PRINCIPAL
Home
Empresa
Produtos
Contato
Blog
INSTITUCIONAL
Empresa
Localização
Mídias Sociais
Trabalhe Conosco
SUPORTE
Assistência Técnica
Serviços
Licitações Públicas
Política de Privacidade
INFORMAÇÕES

## Task item
The reply must consist solely of the lines from the one containing "Assistência Técnica" through the last line in the material above, reproduced exactly.

## Answer below
Assistência Técnica
Serviços
Licitações Públicas
Política de Privacidade
INFORMAÇÕES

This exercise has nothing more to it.